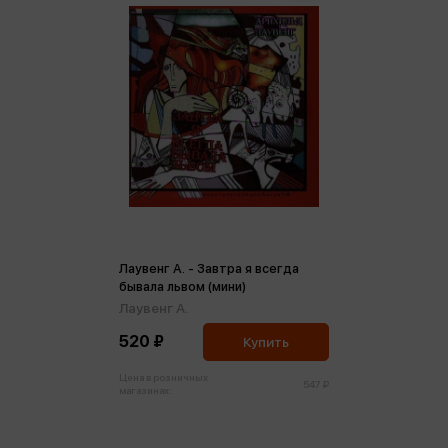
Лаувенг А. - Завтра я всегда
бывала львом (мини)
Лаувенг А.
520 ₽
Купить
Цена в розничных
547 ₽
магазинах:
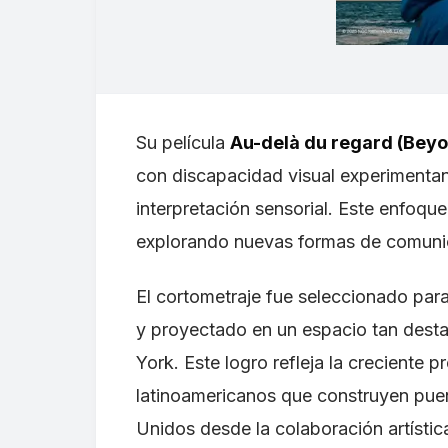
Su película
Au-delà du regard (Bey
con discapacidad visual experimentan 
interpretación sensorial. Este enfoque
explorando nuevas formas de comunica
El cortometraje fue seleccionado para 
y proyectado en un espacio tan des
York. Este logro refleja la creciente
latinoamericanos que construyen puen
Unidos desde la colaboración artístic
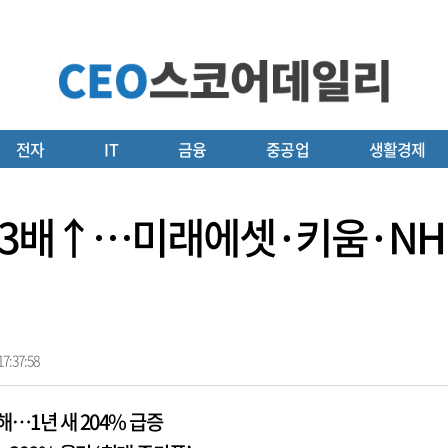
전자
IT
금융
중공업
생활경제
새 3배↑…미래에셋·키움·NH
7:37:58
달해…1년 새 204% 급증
--
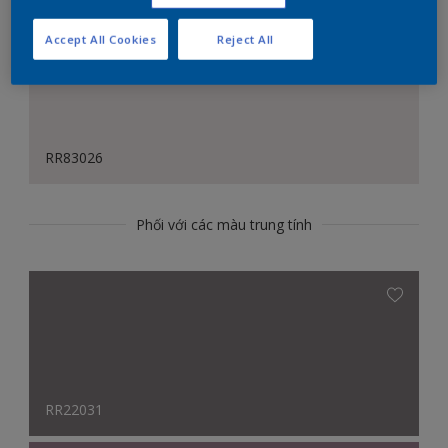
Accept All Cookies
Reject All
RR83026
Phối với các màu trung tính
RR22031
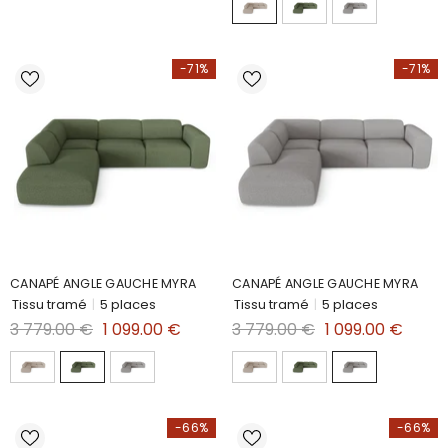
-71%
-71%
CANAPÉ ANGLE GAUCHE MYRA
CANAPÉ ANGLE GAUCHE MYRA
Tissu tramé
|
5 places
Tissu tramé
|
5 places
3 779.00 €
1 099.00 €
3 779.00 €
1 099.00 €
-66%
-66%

• _What you will do_
Reproduce verbatim the lines of the data between the line containing "Лаувенг А. - Завтра я всегда" and the line containing "Unidos desde la colaboración artístic", inclusive, leaving out the pictures.

• _Exercise solution_
Лаувенг А. - Завтра я всегда
бывала львом (мини)
Лаувенг А.
520 ₽
Купить
Цена в розничных
547 ₽
магазинах:
Su película
Au-delà du regard (Bey
con discapacidad visual experimentan 
interpretación sensorial. Este enfoque
explorando nuevas formas de comunica
El cortometraje fue seleccionado para 
y proyectado en un espacio tan des
York. Este logro refleja la creciente
latinoamericanos que construyen puen
Unidos desde la colaboración artístic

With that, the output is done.